> _TEXTO FORNECIDO_
Se é sabido que não se deve julgar um livro pela sua capa, o mesmo…
Livros sobre Desporto que li em 2020 – Parte 1
No final do ano 2019, apresentei aqui os livros de desporto que li nesse intervalo de tempo. Agora, sensivelmente a meio do ano 2020, decidi repetir o processo. Visto que já contabilizo um número significativo de livros lidos que encaixam na temática, desta vez optei por dividir a “rubrica” em duas partes. Eis a primeira.
Lance Armstrong – O Ciclista
Vanessa O’Connell e Reed Albergotti
Quando aqui deixei um breve feedback sobre “It’s Not About the Bike – My Journey Back to Life“, manifestei também a minha vontade em ler os restantes livros publicados sobre Lance Armstrong. Assim, depois de ler a versão do próprio referente à sua luta contra o cancro e a algumas das suas vitórias, coloquei-me do outro lado da barricada para dar atenção aos relatos de Vanessa O’Connel e Reed Albergotti partilhados no livro “Lance Armstrong – O Ciclista”. Uma obra que se revelou muito mais minuciosa do que aquilo que eu estava à espera.

> _DADOS DISPONÍVEIS_
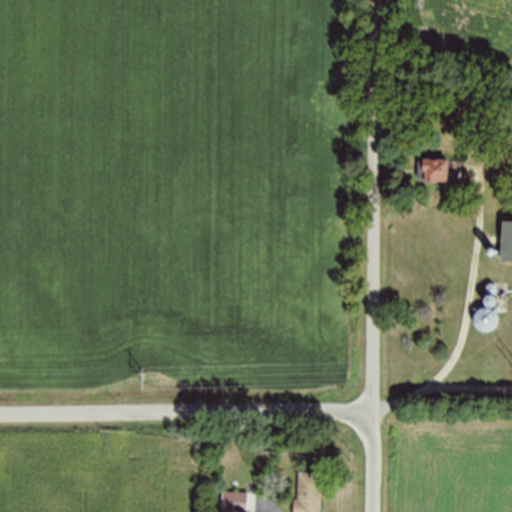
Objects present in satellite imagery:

> _INSTRUÇÕES A SEGUIR_
Responda às perguntas seguintes com base no texto sobre livros de desporto.
(a) Em que altura do ano 2020 se decidiu repetir o processo de apresentar os livros de desporto lidos?
(b) Em quantas partes foi dividida a "rubrica" desta vez?
(c) Quem são os autores do livro "Lance Armstrong – O Ciclista"?

> _RESPOSTA CORRETA_
(a) Sensivelmente a meio do ano 2020.
(b) Em duas partes.
(c) Vanessa O'Connell e Reed Albergotti.